Daraus ist meiner Meinung nach eine deutliche Diskrepanz zwischen (vorläufig nicht vorhandener) ELO/DWZ und Fernschachrating zu erklären. Ich empfinde die Verwendung von Literatur oder Datenbankpartien nicht als Mogeln, weil letztlich immer noch ICH entscheiden muss, wie ich weiterspiele. Es gibt in fast jeder Phase einer Partie immer mehrere Möglichkeiten, die spielbar sind. (Ein typisches Beispiel: Ich hatte eine Caro Kann-Partie mit Weiß, wo ich zu einer speziellen Stellung in Partiebeispielen im Wesentlichen zwei Züge gefunden hab: die Hauptfortsetzung mit den üblichen 60% für Weiß und eine sehr seltsam aussehende und sehr selten gespielte, die aber 90% für Weiß gebracht hat. Was hat mir das gesagt? "Spiel den komischen Zug und Du gewinnst"? Ich hab die Hauptfortsetzung gespielt, einfach weil sie mir solider erschien. Also, Datenbanken und Literatur nehmen einem die Entscheidung in keiner Weise ab, oder nur in eher seltenen Ausnahmefällen. Man muss jedesmal selbst entscheiden und abschätzen, und darum geht es doch.)
Die Nutzung einer Engine kommt für mich übrigens grundsätzlich nicht in Frage. Ich weiß nicht warum, aber ich vertraue ihnen nicht. Meiner Meinung nach haben sie kein Stellungsgefühl und im Grunde keine Ahnung vom Schachspielen.
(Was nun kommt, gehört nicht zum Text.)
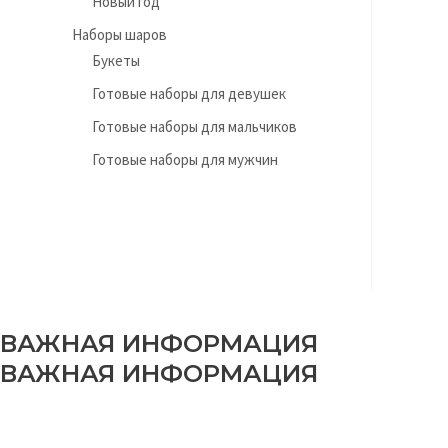
Новый год
Наборы шаров
Букеты
Готовые наборы для девушек
Готовые наборы для мальчиков
Готовые наборы для мужчин
ВАЖНАЯ ИНФОРМАЦИЯ
ВАЖНАЯ ИНФОРМАЦИЯ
Selbst wenn ich dürfte, würde ich eine Engine nicht einsetzen, außer bei taktischen Verwicklungen, wo sie natürlich gut rechnen können. Um ehrlich zu sein: ich besitze noch nicht einmal eine gute Engine. Nur das Ding, das in der Lightversion von Chessbase drin ist. Neulich habe ich eine beendete Partie, die ich verloren hab, versucht mit dieser Engine zu analysieren. Das Ding rechnet, schlägt 4 Züge für mich vor, wonach die beste Beurteilung irgendwas um 0,1 für mich ist. Dann gebe ich meinen tatsächlich gespielten Zug ein (den die Engine nicht vorgeschlagen hat) und plötzlich bewertet sie die Stellung mit 0,9 für mich. Wie kann ich so einem Ding vertrauen??
Außerdem möchte ich beim Schachspielen erstens Spaß haben und zweitens etwas lernen (und drittens zufrieden auf meine Siege blicken können...) All dies ist nicht möglich, wenn ich meine Spielweise von Programmen abhängig machen würde.
Und abschließen möchte ich zu diesem Thema noch sagen: Alle Partien, die ich bisher bei Freechess verloren habe, habe ich verloren, weil ich Fehler gemacht hab, die ich erst im Nachhineinals solche erkannt habe, oder weil ich -wider besseres Wissen- zu riskant gespielt hab. Und alle Partien, die ich gewonnen hab, hab ich gewonnen, weil mein Gegner Dummheiten gemacht hat, die ich ausnutzen konnte.
Es wäre billig, zu behaupten, man würde nur deshalb verlieren, weil der Gegner unfaire Mittel einsetzt.